MANAGED CARE March 1998. ©1998 Stezzi Communications
Per the Balanced Budget Act and Medicare, expect changes in payment rates for Medicare HMOs beginning in a couple of years. The budget legislation mandated that the Health Care Financing Administration implement a risk-adjusted payment system for all Medicare+Choice plans. HCFA says it will be ready with the new risk-based payment methodology by 1999 that will factor in the health status of a plan's Medicare members.
HCFA will probably adopt the Principal Inpatient Diagnostic Cost Group formula, which adjusts payment rates according to the diagnosis that the patient receives upon hospital admission. The more risk-prone a patient is when entering the hospital, the greater the payment.

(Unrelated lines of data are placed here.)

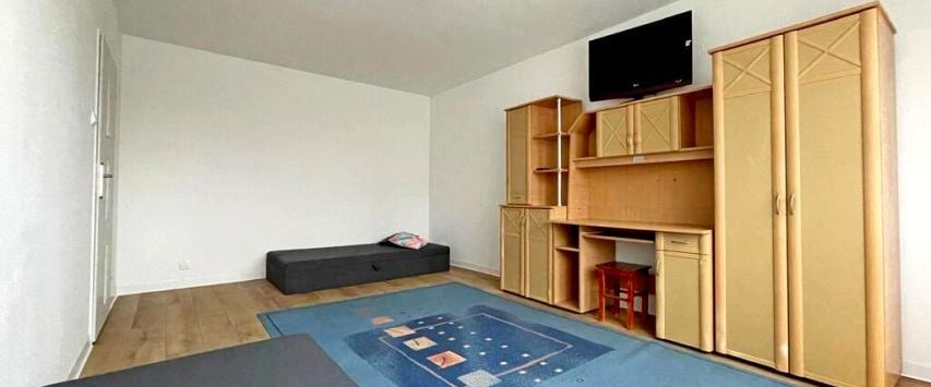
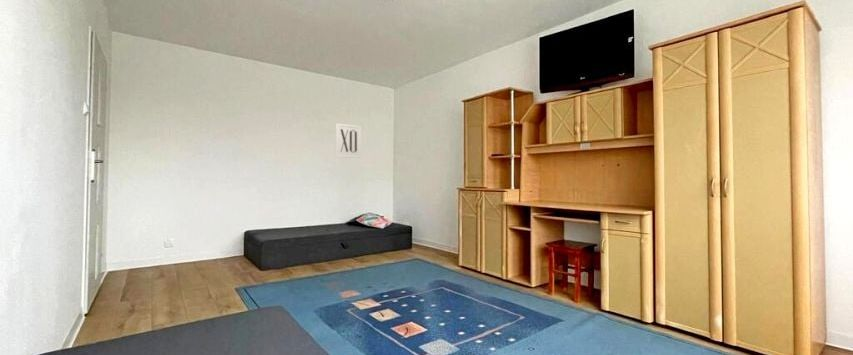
+ wall art [335,122,362,159]
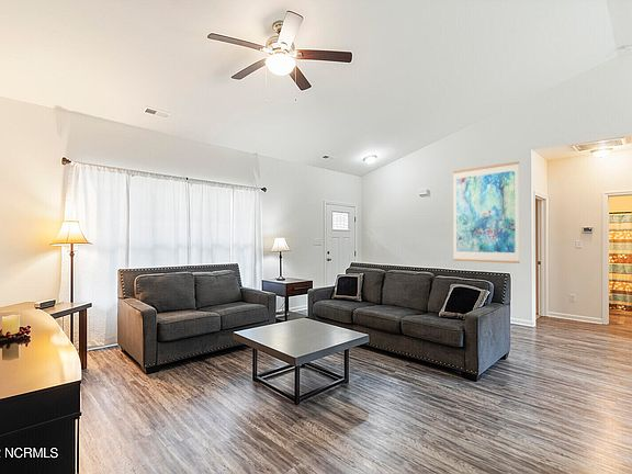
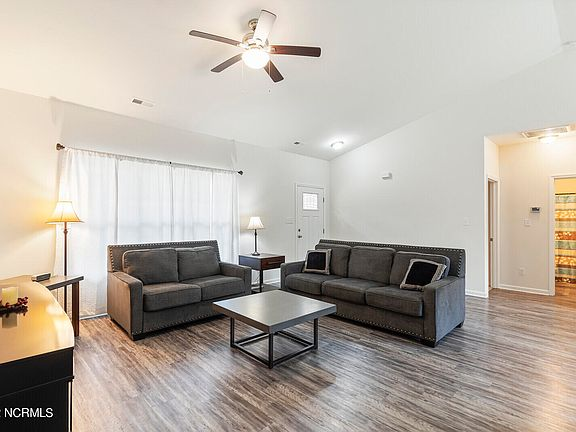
- wall art [452,160,520,264]
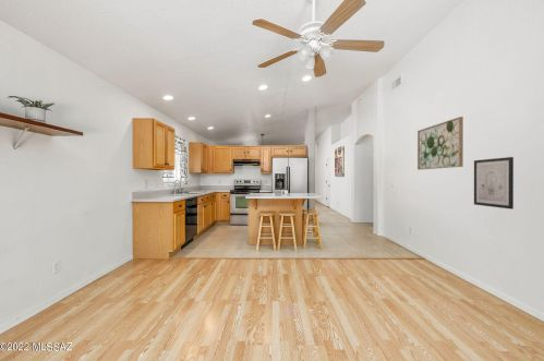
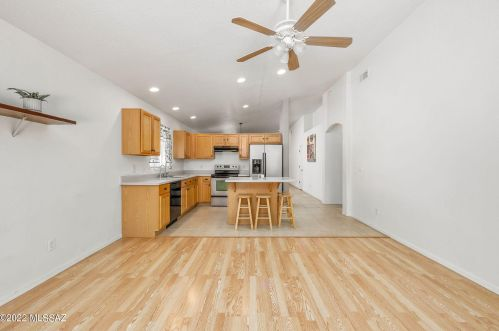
- wall art [416,116,464,171]
- wall art [473,156,515,210]
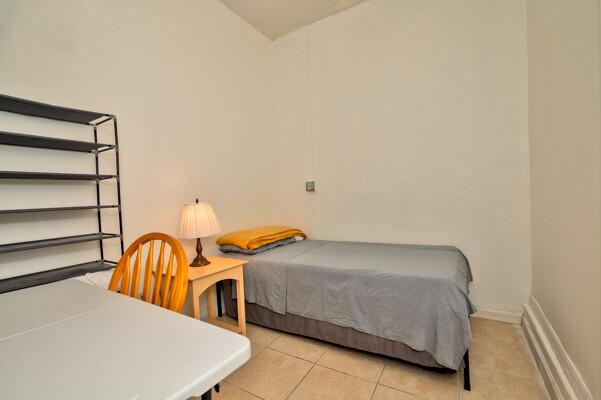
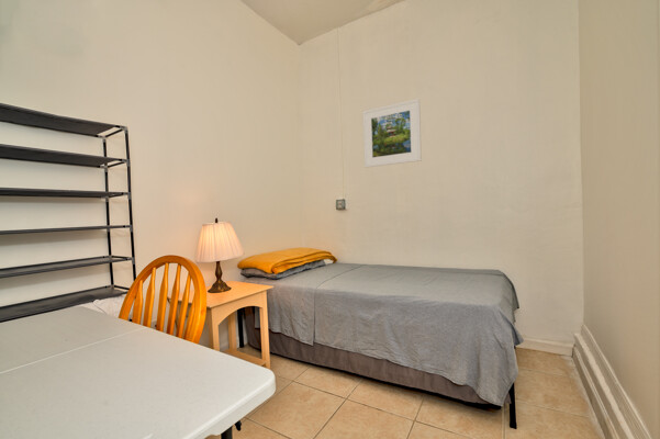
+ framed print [361,98,423,169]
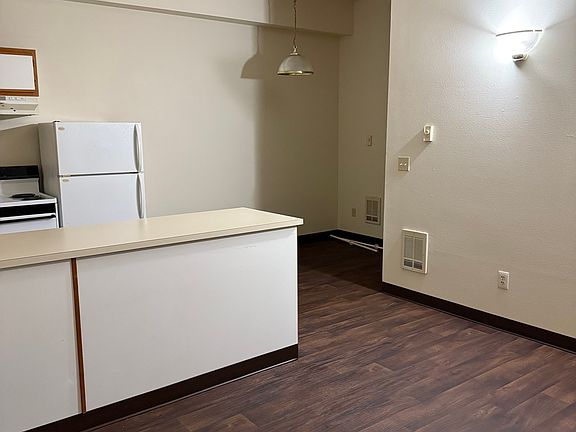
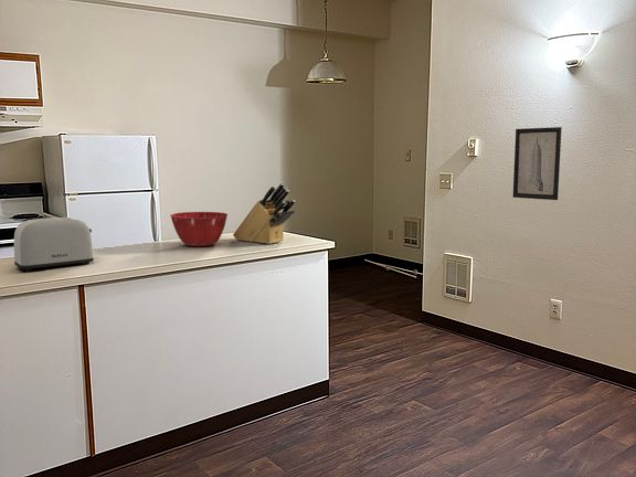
+ mixing bowl [169,211,230,247]
+ wall art [511,126,563,201]
+ toaster [13,216,95,272]
+ knife block [232,181,296,245]
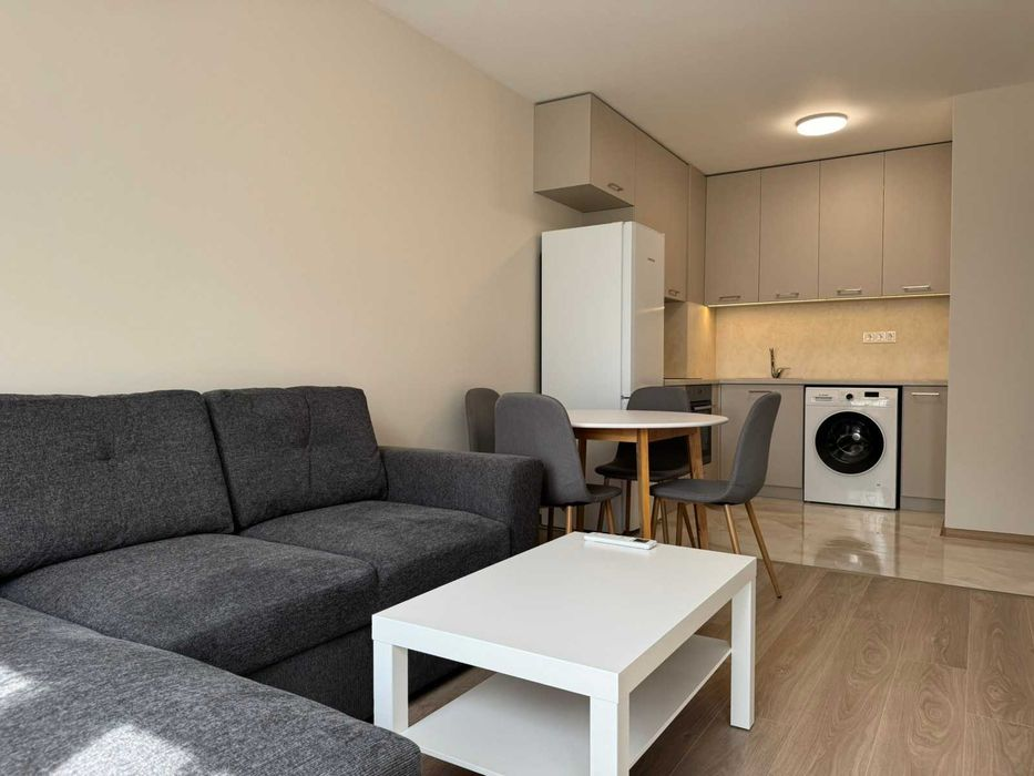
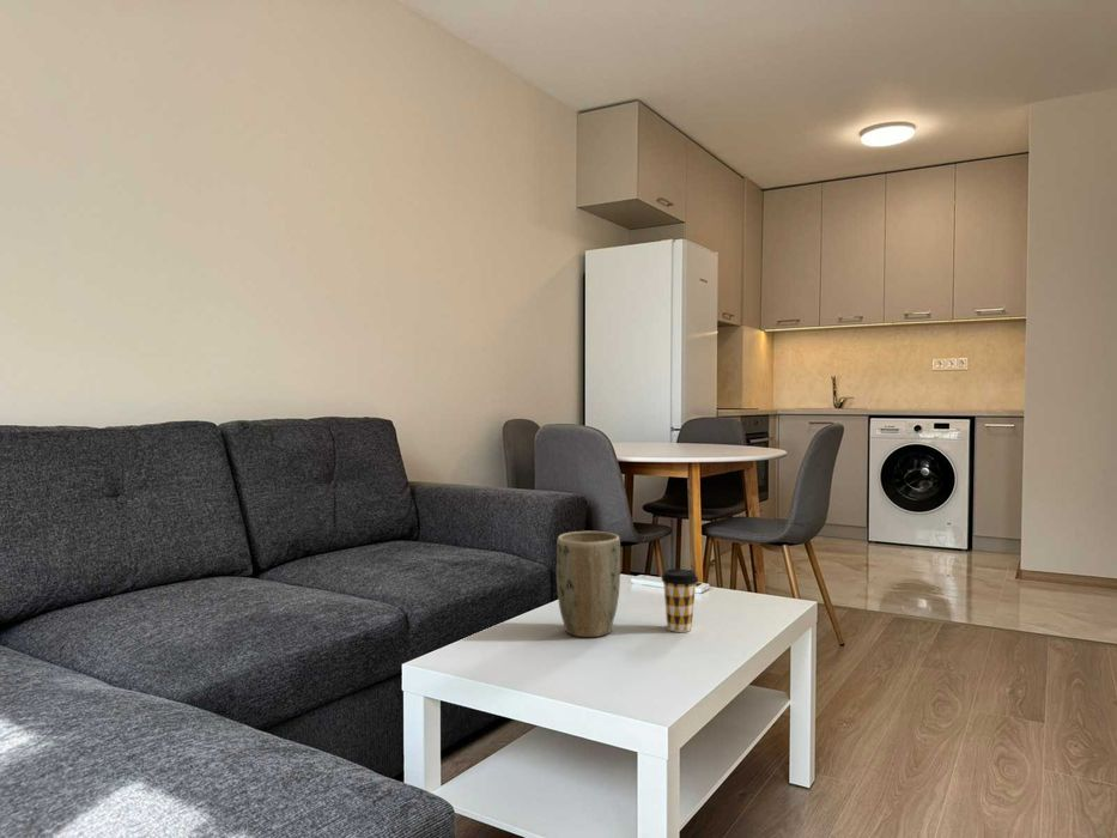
+ coffee cup [661,567,699,633]
+ plant pot [556,530,621,638]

Some experts predict that payments will increase — or decrease — by up to 40 percent for plans most affected by the inpatient risk adjustment. HCFA says that overall Medicare payments may be reduced an average of 9 percent as a result of risk adjustment, but that analysis is based on an estimate of HMOs' new — not current — enrollees.
Alice Rosenblatt, WellPoint Health Network's leading actuary, says the effects on smaller plans probably will be the most significant. "My biggest concern is what impact big payment changes will have on supplemental benefits for beneficiaries. You can't give the drug benefit one year, then take it away the next."